The CEO also posted the return of gold vs. bitcoin. According to his estimation, gold returned -5.88% during the past 12 months while bitcoin returned 376.34%. In addition, the return of gold vs. bitcoin was -80% during the last 12 month period.
Microstrategy has made acquiring bitcoin one of its primary goals. The company now hodls about 108,992 BTC.
Saylor said earlier this year: “Gold is dead money. Sell your gold, buy bitcoin because other people are going to sell their gold and if you wait until you’ve been front-run by all the hedge funds when they dump their gold, you’re going to be the last person out.”

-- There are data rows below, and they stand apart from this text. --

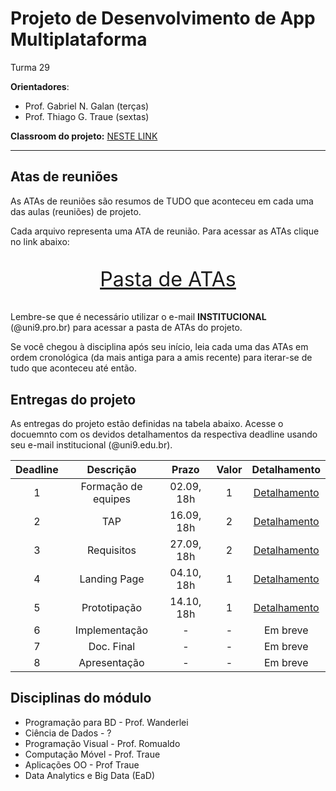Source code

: # Projeto de Desenvolvimento de App Multiplataforma

Turma 29

**Orientadores**:

- Prof. Gabriel N. Galan (terças)
- Prof. Thiago G. Traue (sextas)

**Classroom do projeto:** [NESTE LINK](https://classroom.google.com/c/NDg4ODEyMTQyMDg0?cjc=qy7kpx6)

---

## Atas de reuniões

As ATAs de reuniões são resumos de TUDO que aconteceu em cada uma das aulas (reuniões) de projeto.

Cada arquivo representa uma ATA de reunião. Para acessar as ATAs clique no link abaixo:

<p style="font-size:2.3em;text-align:center">
    <a href="https://drive.google.com/drive/folders/1TSzKFroutYKRPCRljIbId_mxHbnwD_tT?usp=sharing" target="_blank">Pasta de ATAs</a>
</p>

Lembre-se que é necessário utilizar o e-mail **INSTITUCIONAL** (@uni9.pro.br) para acessar a pasta de ATAs do projeto.

Se você chegou à disciplina após seu início, leia cada uma das ATAs em ordem cronológica (da mais antiga para a amis recente) para iterar-se de tudo que aconteceu até então.

## Entregas do projeto

As entregas do projeto estão definidas na tabela abaixo. Acesse o docuemnto com os devidos detalhamentos da respectiva deadline usando seu e-mail institucional (@uni9.edu.br).

| Deadline |      Descrição      | Prazo      | Valor | Detalhamento                                                                                                    |
|:--------:|:-------------------:|:----------:|:-----:|:---------------------------------------------------------------------------------------------------------------:|
|    1     | Formação de equipes | 02.09, 18h |   1   |[Detalhamento](https://docs.google.com/document/d/1WJ147vjFmjS4DCl0_S17NnDZonsWNw0_chZ2gSZnAOo/edit?usp=sharing) |
|    2     | TAP                 | 16.09, 18h |   2   |[Detalhamento](https://docs.google.com/document/d/1SzEpnELRyGvnlEhvjK_bFq3kFSdL-r96mmoO531jgSM/edit?usp=sharing) |
|    3     | Requisitos          | 27.09, 18h |   2   |[Detalhamento](https://docs.google.com/document/d/1UfJK2T3Xr0dvTpH3j9YqpXSk431MZyY2BwpBEBwU8eE/edit?usp=sharing) |
|    4     | Landing Page        | 04.10, 18h |   1   |[Detalhamento](https://docs.google.com/document/d/1fIKnb-lky0ZUiwJT115bTBlZwDzXGCYzaKSRBmD_1HQ/edit?usp=sharing) |
|    5     | Prototipação        | 14.10, 18h |   1   |[Detalhamento](https://docs.google.com/document/d/1I7JL630oPw3fFJasTBIGpCzeB5JinmbyypzTZDWhhMc/edit?usp=sharing) |
|    6     | Implementação       | -          |   -   | Em breve        |
|    7     | Doc. Final          | -          |   -   | Em breve        |
|    8     | Apresentação        | -          |   -   | Em breve        |

## Disciplinas do módulo

- Programação para BD - Prof. Wanderlei
- Ciência de Dados - ?
- Programação Visual - Prof. Romualdo
- Computação Móvel - Prof. Traue
- Aplicações OO - Prof Traue
- Data Analytics e Big Data (EaD)
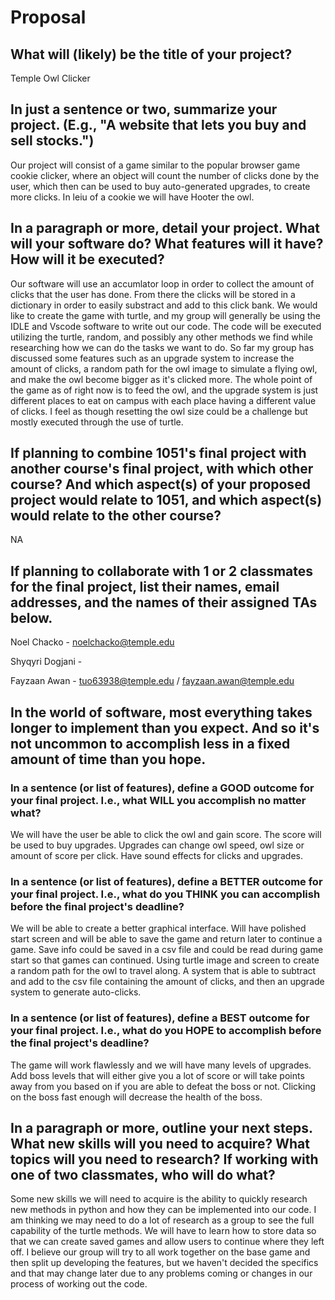 # Proposal

## What will (likely) be the title of your project?

Temple Owl Clicker

## In just a sentence or two, summarize your project. (E.g., "A website that lets you buy and sell stocks.")

Our project will consist of a game similar to the popular browser game cookie clicker, where an object will count the number of clicks done by the user, which then can be used to buy auto-generated upgrades, to create more clicks. In leiu of a cookie we will have Hooter the owl.

## In a paragraph or more, detail your project. What will your software do? What features will it have? How will it be executed?

Our software will use an accumlator loop in order to collect the amount of clicks that the user has done. From there the clicks will be stored in a dictionary in order to easily substract and add to this click bank. We would like to create the game with turtle, and my group will generally be using the IDLE and Vscode software to write out our code. The code will be executed utilizing the turtle, random, and possibly any other methods we find while researching how we can do the tasks we want to do. So far my group has discussed some features such as an upgrade system to increase the amount of clicks, a random path for the owl image to simulate a flying owl, and make the owl become bigger as it's clicked more. The whole point of the game as of right now is to feed the owl, and the upgrade system is just different places to eat on campus with each place having a different value of clicks. I feel as though resetting the owl size could be a challenge but mostly executed through the use of turtle.

## If planning to combine 1051's final project with another course's final project, with which other course? And which aspect(s) of your proposed project would relate to 1051, and which aspect(s) would relate to the other course?

NA

## If planning to collaborate with 1 or 2 classmates for the final project, list their names, email addresses, and the names of their assigned TAs below.

Noel Chacko - noelchacko@temple.edu

Shyqyri Dogjani -

Fayzaan Awan - tuo63938@temple.edu / fayzaan.awan@temple.edu

## In the world of software, most everything takes longer to implement than you expect. And so it's not uncommon to accomplish less in a fixed amount of time than you hope.

### In a sentence (or list of features), define a GOOD outcome for your final project. I.e., what WILL you accomplish no matter what?

We will have the user be able to click the owl and gain score. The score will be used to buy upgrades. Upgrades can change owl speed, owl size or amount of score per click. Have sound effects for clicks and upgrades.

### In a sentence (or list of features), define a BETTER outcome for your final project. I.e., what do you THINK you can accomplish before the final project's deadline?

We will be able to create a better graphical interface. Will have polished start screen and will be able to save the game and return later to continue a game. Save info could be saved in a csv file and could be read during game start so that games can continued. Using turtle image and screen to create a random path for the owl to travel along. A system that is able to subtract and add to the csv file containing the amount of clicks, and then an upgrade system to generate auto-clicks.

### In a sentence (or list of features), define a BEST outcome for your final project. I.e., what do you HOPE to accomplish before the final project's deadline?

The game will work flawlessly and we will have many levels of upgrades. Add boss levels that will either give you a lot of score or will take points away from you based on if you are able to defeat the boss or not. Clicking on the boss fast enough will decrease the health of the boss.

## In a paragraph or more, outline your next steps. What new skills will you need to acquire? What topics will you need to research? If working with one of two classmates, who will do what?

Some new skills we will need to acquire is the ability to quickly research new methods in python and how they can be implemented into our code. I am thinking we may need to do a lot of research as a group to see the full capability of the turtle methods. We will have to learn how to store data so that we can create saved games and allow users to continue where they left off. I believe our group will try to all work together on the base game and then split up developing the features, but we haven't decided the specifics and that may change later due to any problems coming or changes in our process of working out the code. 
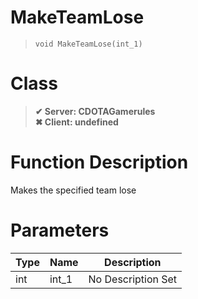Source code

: # MakeTeamLose
> `void MakeTeamLose(int_1)`
# Class
> __✔ Server: CDOTAGamerules__  
> __✖ Client: undefined__  
# Function Description
Makes the specified team lose
# Parameters
Type|Name|Description
--|--|--
int|int_1|No Description Set
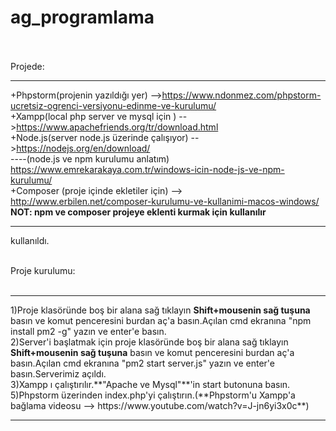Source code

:# ag_programlama<br><br>

Projede:<br><hr>
+Phpstorm(projenin yazıldığı yer) -->https://www.ndonmez.com/phpstorm-ucretsiz-ogrenci-versiyonu-edinme-ve-kurulumu/ <br>
+Xampp(local php server ve mysql için ) -->https://www.apachefriends.org/tr/download.html<br>
+Node.js(server node.js üzerinde çalışıyor) -->https://nodejs.org/en/download/<br>
----(node.js ve npm kurulumu anlatım)  https://www.emrekarakaya.com.tr/windows-icin-node-js-ve-npm-kurulumu/<br>
+Composer (proje içinde ekletiler için) --> http://www.erbilen.net/composer-kurulumu-ve-kullanimi-macos-windows/<br>
**NOT: npm ve composer projeye eklenti kurmak için kullanılır**<br>
<hr>

kullanıldı.<br><br>

Proje kurulumu:<br><br>
<hr>
1)Proje klasöründe boş bir alana sağ tıklayın <b>Shift+mousenin sağ tuşuna</b> basın ve komut penceresini burdan aç'a basın.Açılan cmd ekranına "npm install pm2 -g" yazın ve enter'e basın.<br>
2)Server'i başlatmak için proje klasöründe boş bir alana sağ tıklayın <b>Shift+mousenin sağ tuşuna</b> basın ve komut penceresini burdan aç'a basın.Açılan cmd ekranına "pm2 start server.js" yazın ve enter'e basın.Serverimiz açıldı.<br>
3)Xampp ı çalıştırılır.**"Apache ve Mysql"**'in start butonuna basın.<br>
5)Phpstorm üzerinden index.php'yi çalıştırın.(**Phpstorm'u Xampp'a bağlama videosu --> https://www.youtube.com/watch?v=J-jn6yi3x0c**)<br>
<hr>
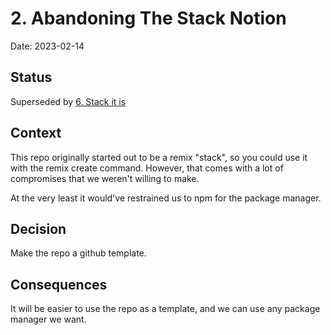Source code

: # 2. Abandoning The Stack Notion

Date: 2023-02-14

## Status

Superseded by [6. Stack it is](0006-stack-it-is.md)

## Context

This repo originally started out to be a remix "stack", so you could use it with
the remix create command. However, that comes with a lot of compromises that we weren't
willing to make.

At the very least it would've restrained us to npm for the package manager.

## Decision

Make the repo a github template.

## Consequences

It will be easier to use the repo as a template, and we can use any package manager we want.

In April, Saylor and Frank Giustra debated about bitcoin vs. gold. The Microstrategy CEO explained at the time that “Diversification makes no sense when there’s a cracked answer to an engineering problem.” He opined: “You will never diversify the metal in an aircraft wing, or the answer to a math problem, or the shape of the ship’s hull, or the oxygen content in a scuba tank. When the cabin depressurizes, you don’t place an oxygen mask on 10% of your family. Money is a winner-take-all competition. There is an answer. Choosing the wrong answer has dire consequences.”
Investors have been increasingly buying bitcoin as an alternative to gold. A survey by UBS, Switzerland’s largest bank, finds that central bankers see benefits in investing in cryptocurrencies like bitcoin. Among respondents, 28% see cryptocurrency as an uncorrelated asset, and “11% would consider it as an alternative to gold.”